**Exercise requirements:** Pull each line with the string "para" from the entries.

**Data for the task:**
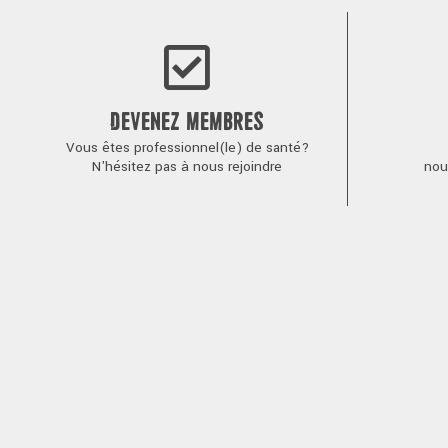
DEVENEZ MEMBRES
Vous êtes professionnel(le) de santé?
N'hésitez pas à nous rejoindre
nou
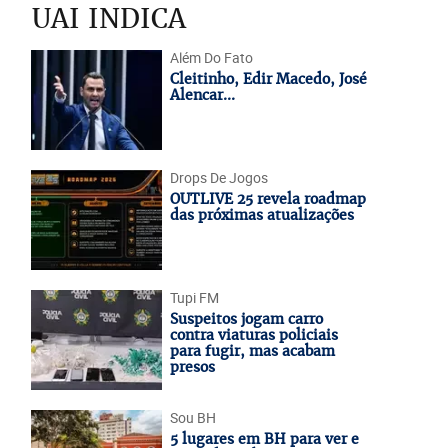
UAI INDICA
Além Do Fato
Cleitinho, Edir Macedo, José
Alencar...
Drops De Jogos
OUTLIVE 25 revela roadmap
das próximas atualizações
Tupi FM
Suspeitos jogam carro
contra viaturas policiais
para fugir, mas acabam
presos
Sou BH
5 lugares em BH para ver e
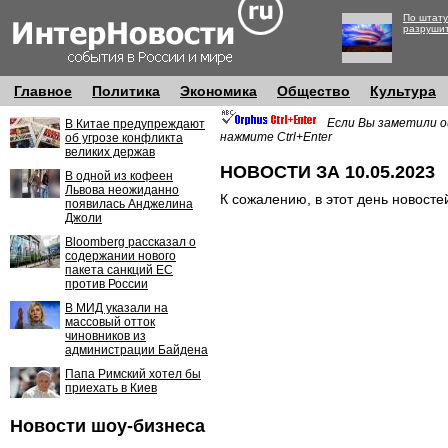
По штату
разруши
Главное
Политика
Экономика
Общество
Культура
Если Вы заметили о
В Китае предупреждают
нажмите Ctrl+Enter
об угрозе конфликта
великих держав
НОВОСТИ ЗА 10.05.2023
В одной из кофеен
Львова неожиданно
К сожалению, в этот день новосте
появилась Анджелина
Джоли
Bloomberg рассказал о
содержании нового
пакета санкций ЕС
против России
В МИД указали на
массовый отток
чиновников из
администрации Байдена
Папа Римский хотел бы
приехать в Киев
Новости шоу-бизнеса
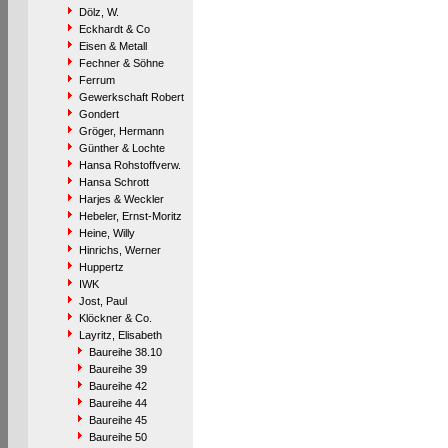
Dölz, W.
Eckhardt & Co
Eisen & Metall
Fechner & Söhne
Ferrum
Gewerkschaft Robert
Gondert
Gröger, Hermann
Günther & Lochte
Hansa Rohstoffverw.
Hansa Schrott
Harjes & Weckler
Hebeler, Ernst-Moritz
Heine, Willy
Hinrichs, Werner
Huppertz
IWK
Jost, Paul
Klöckner & Co.
Layritz, Elisabeth
Baureihe 38.10
Baureihe 39
Baureihe 42
Baureihe 44
Baureihe 45
Baureihe 50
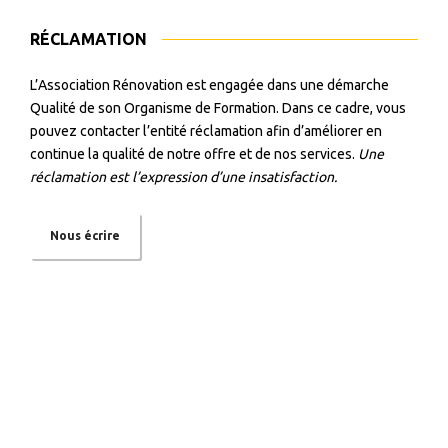
RÉCLAMATION
L’Association Rénovation est engagée dans une démarche
Qualité de son Organisme de Formation. Dans ce cadre, vous
pouvez contacter l’entité réclamation afin d’améliorer en
continue la qualité de notre offre et de nos services.
Une
réclamation est l’expression d’une insatisfaction.
Nous écrire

**Expected answer:**
para fugir, mas acabam
5 lugares em BH para ver e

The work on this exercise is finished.